Robert Fleming is a Fellow of both the American College of Trust and Estate Counsel and the National Academy of Elder Law Attorneys. He has been certified as a Specialist in Estate and Trust Law by the State Bar of Arizona‘s Board of Legal Specialization, and he is also a Certified Elder Law Attorney by the National Elder Law Foundation. Robert has a long history of involvement in local, state and national organizations. He is most proud of his instrumental involvement in the Special Needs Alliance, the premier national organization for lawyers dealing with special needs trusts and planning.

Robert has two adult children, two young grandchildren and a wife of over fifty years. He is devoted to all of them. He is also very fond of Rosalind Franklin (his office companion corgi), and his homebound cat Muninn. He just likes people, their pets and their stories.

Elizabeth N.R. Friman

Attorney

Elizabeth Noble Rollings Friman is a principal and licensed fiduciary at Fleming & Curti, PLC. Elizabeth enjoys estate planning and helping families navigate trust and probate administrations. She is passionate about the fiduciary work that she performs as a trustee, personal representative, guardian, and conservator. Elizabeth works with CPAs, financial professionals, case managers, and medical providers to tailor solutions to complex family challenges. Elizabeth is often called upon to serve as a neutral party so that families can avoid protracted legal conflict. Elizabeth relies on the expertise of her team at Fleming & Curti, and as the Firm approaches its third decade, she is proud of the culture of care and consideration that the Firm embodies. Finding workable solutions to sensitive and complex family challenges is something that Elizabeth and the Fleming & Curti team do well.

Amy F. Matheson

Attorney

Amy Farrell Matheson has worked as an attorney at Fleming & Curti since 2006. A member of the Southern Arizona Estate Planning Council, she is primarily responsible for estate planning and probate matters.

Amy graduated from Wellesley College with a double major in political science and English. She is an honors graduate of Suffolk University Law School and has been admitted to practice in Arizona, Massachusetts, New York, and the District of Columbia.

Prior to joining Fleming & Curti, Amy worked for American Public Television in Boston, and with the international trade group at White & Case, LLP, in Washington, D.C.

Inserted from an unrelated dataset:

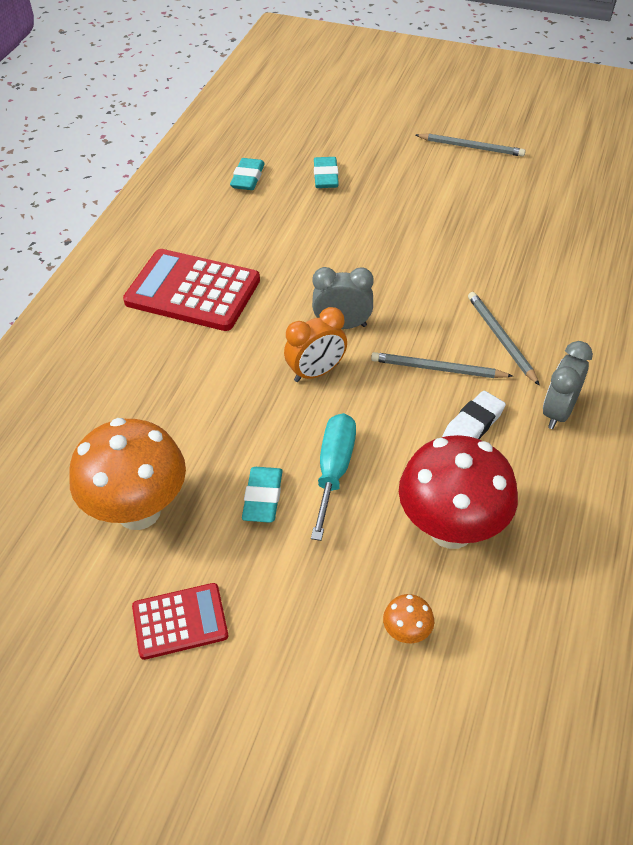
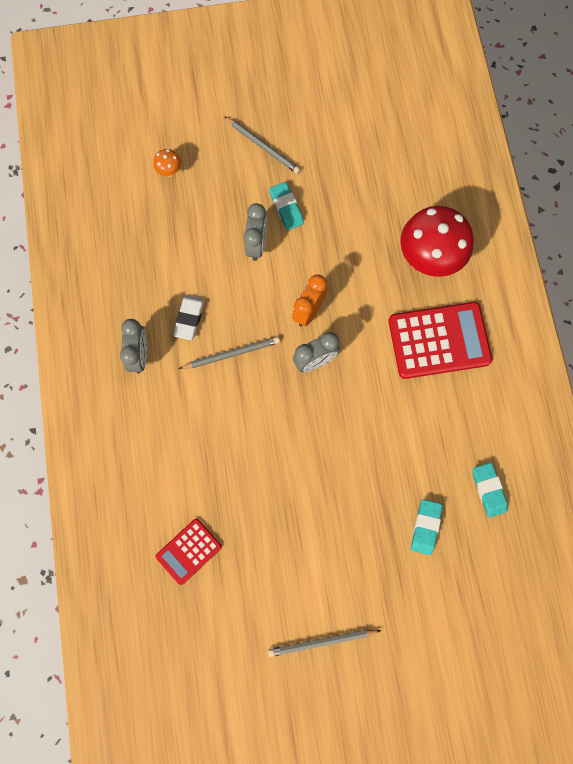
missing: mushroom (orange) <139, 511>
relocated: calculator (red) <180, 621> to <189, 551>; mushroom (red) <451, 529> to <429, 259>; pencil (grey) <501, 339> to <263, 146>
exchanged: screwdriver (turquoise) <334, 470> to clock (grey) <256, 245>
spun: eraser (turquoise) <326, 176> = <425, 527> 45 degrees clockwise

Amy’s husband, Tom, is an astronomer at NOIRLab and the Head of Time Domain Services, whose main project is ANTARES. Sadly, this does not involve actual time travel. Amy’s twin daughters are high school students; Finn, her Irish Red and White Setter, remains a puppy at heart.

Famous people's wills

Matthew M. Mansour

Attorney

Matthew is a law clerk who recently earned his law degree from the University of Arizona James E. Rogers College of Law. His undergraduate degree is in psychology from the University of California, Santa Barbara. Matthew has had a passion for advocacy in the Tucson community since his time as a law student representative in the Workers’ Rights Clinic. He also has worked in both the Pima County Attorney’s Office and the Pima County Public Defender’s Office. He enjoys playing basketball, caring for his cat, and listening to audiobooks narrated by the authors.